Micah 6 · Matthew 22:1-22 · Psalm 104:24-35

Sermon

This week the nation celebrates Memorial Day. The close of the Civil War marked the end of wars between the states. But since that time there have been two world wars. And wars have brought an increasingly heavy burden. It has been roughly estimated that the Civil War cost the nation $30,000,000.00, the First World War $300,000,000.00, and the Second World War $300,000,000,000.00. But this is not the whole cost. The sufferings of war, its deaths, sickness, and poverty, the disordering of useful industries, and the burden of taxation continually increase. We are beginning to realize as never before that for these burdens to continue and increase means the breakdown of civilization. The economic reasons for lessening armaments and ending war were never so strong as they are today.

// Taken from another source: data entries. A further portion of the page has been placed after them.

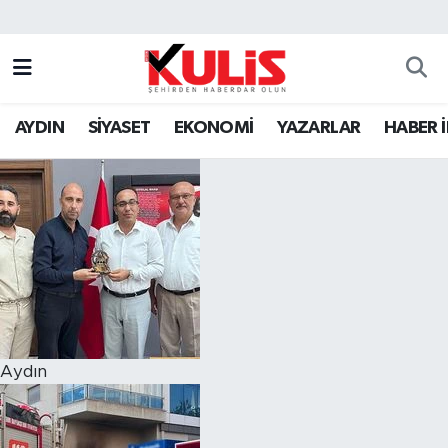
AYDIN
SİYASET
EKONOMİ
YAZARLAR
HABER 
Aydın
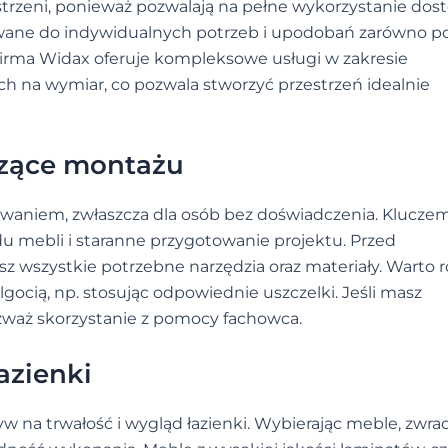
rzeni, ponieważ pozwalają na pełne wykorzystanie dos
owane do indywidualnych potrzeb i upodobań zarówno p
 Firma Widax oferuje kompleksowe usługi w zakresie
ych na wymiar, co pozwala stworzyć przestrzeń idealnie
czące montażu
aniem, zwłaszcza dla osób bez doświadczenia. Klucze
u mebli i staranne przygotowanie projektu. Przed
z wszystkie potrzebne narzędzia oraz materiały. Warto 
gocią, np. stosując odpowiednie uszczelki. Jeśli masz
ozważ skorzystanie z pomocy fachowca.
azienki
na trwałość i wygląd łazienki. Wybierając meble, zwrac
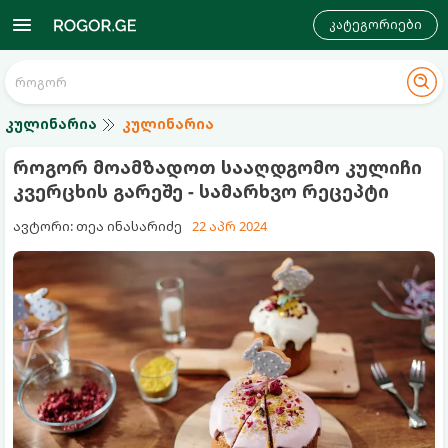
კატეგორიები
კულინარია
კულინარია
როგორ მოამზადოთ სააღდგომო კულიჩი
კვერცხის გარეშე - სამარხვო რეცეპტი
ავტორი: თეა ინასარიძე
22 აპრ 2024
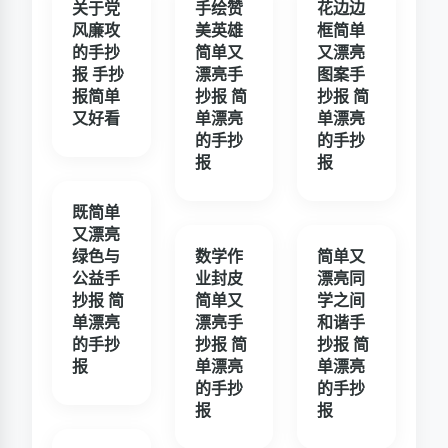
关于党
手绘赞
花边边
风廉攻
美英雄
框简单
的手抄
简单又
又漂亮
报 手抄
漂亮手
图案手
报简单
抄报 简
抄报 简
又好看
单漂亮
单漂亮
的手抄
的手抄
报
报
既简单
又漂亮
绿色与
数学作
简单又
公益手
业封皮
漂亮同
抄报 简
简单又
学之间
单漂亮
漂亮手
和谐手
的手抄
抄报 简
抄报 简
报
单漂亮
单漂亮
的手抄
的手抄
报
报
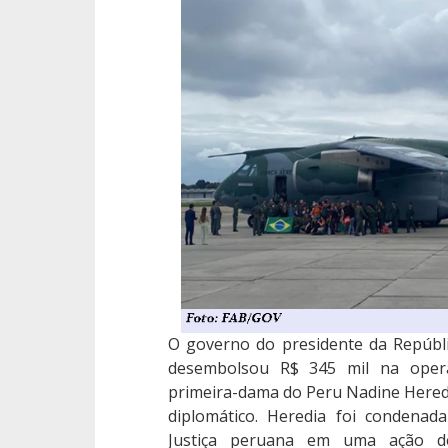
O governo do presidente da República
desembolsou R$ 345 mil na oper
primeira-dama do Peru Nadine Heredia
diplomático. Heredia foi condenad
Justiça peruana em uma ação de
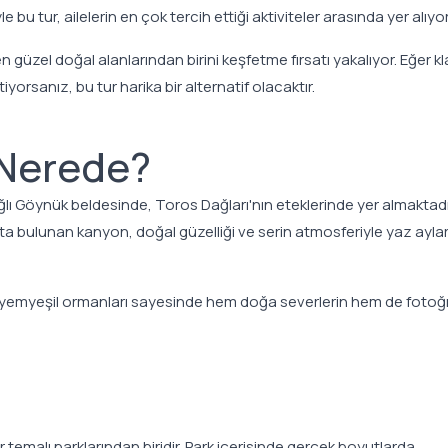
bu tur, ailelerin en çok tercih ettiği aktiviteler arasında yer alıyor
güzel doğal alanlarından birini keşfetme fırsatı yakalıyor. Eğer kl
tiyorsanız, bu tur harika bir alternatif olacaktır.
Nerede?
ı Göynük beldesinde, Toros Dağları'nın eteklerinde yer almaktadı
ta bulunan kanyon, doğal güzelliği ve serin atmosferiyle yaz ayla
 ve yemyeşil ormanları sayesinde hem doğa severlerin hem de fotoğ
temalı parklarından biridir. Park içerisinde gerçek boyutlarda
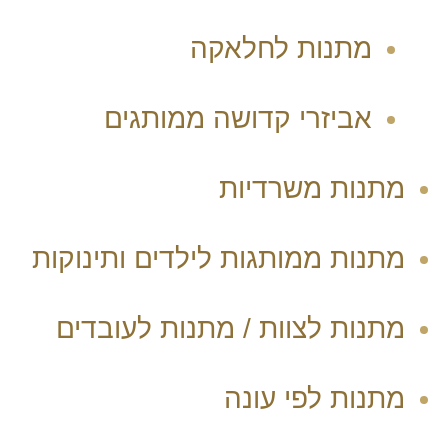
מתנות לחלאקה
אביזרי קדושה ממותגים
מתנות משרדיות
מתנות ממותגות לילדים ותינוקות
מתנות לצוות / מתנות לעובדים
מתנות לפי עונה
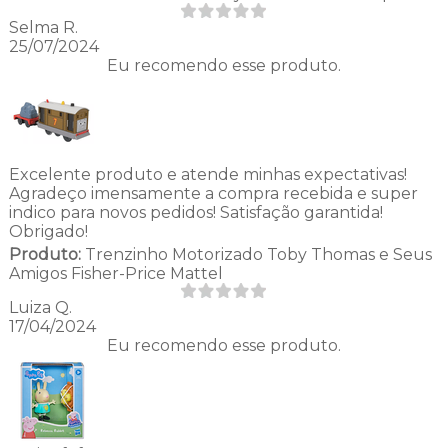
Selma R.
25/07/2024
Eu recomendo esse produto.
Excelente produto e atende minhas expectativas!
Agradeço imensamente a compra recebida e super
indico para novos pedidos! Satisfação garantida!
Obrigado!
Produto:
Trenzinho Motorizado Toby Thomas e Seus
Amigos Fisher-Price Mattel
Luiza Q.
17/04/2024
Eu recomendo esse produto.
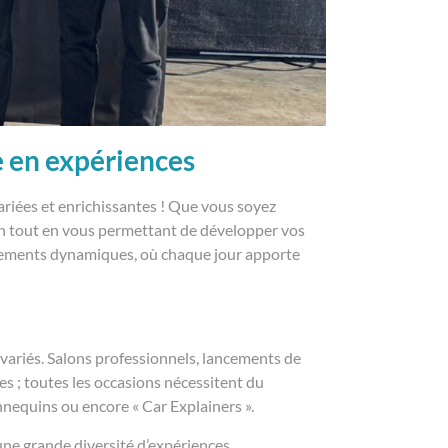
e en expériences
ariées et enrichissantes ! Que vous soyez
on tout en vous permettant de développer vos
nnements dynamiques, où chaque jour apporte
variés. Salons professionnels, lancements de
s ; toutes les occasions nécessitent du
annequins ou encore « Car Explainers ».
 une grande diversité d’expériences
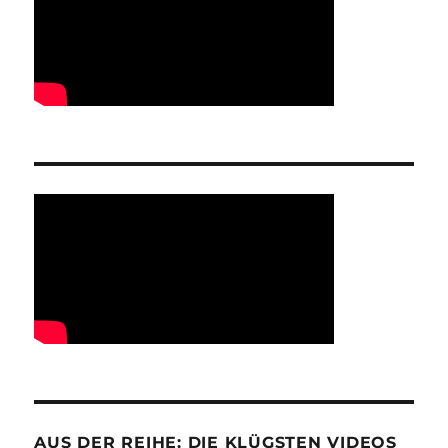
AUS DER REIHE: DIE KLÜGSTEN VIDEOS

And as nations are being brought closer together by means of vastly increased transportation facilities, we have been learning to look beyond our national borders and to take world views. We are beginning to be able in national affairs to see from another’s standpoint, to feel another nation’s suffering, and to recognize our duty to relieve it. Our nation is the most productive and the wealthiest nation the world has ever seen. The only proper use of wealth is service, and great amounts of our wealth have been spent in aid to other nations. All this helps toward making people a conference of nations looking to the limiting of armaments and the doing away with war.

Yet strong as the economic reasons are for reducing armaments and establishing peaceful means of adjusting relations among nations, the conference and the effort which it represents cannot succeed, nor can enduring peace among the nations be established on purely economic grounds.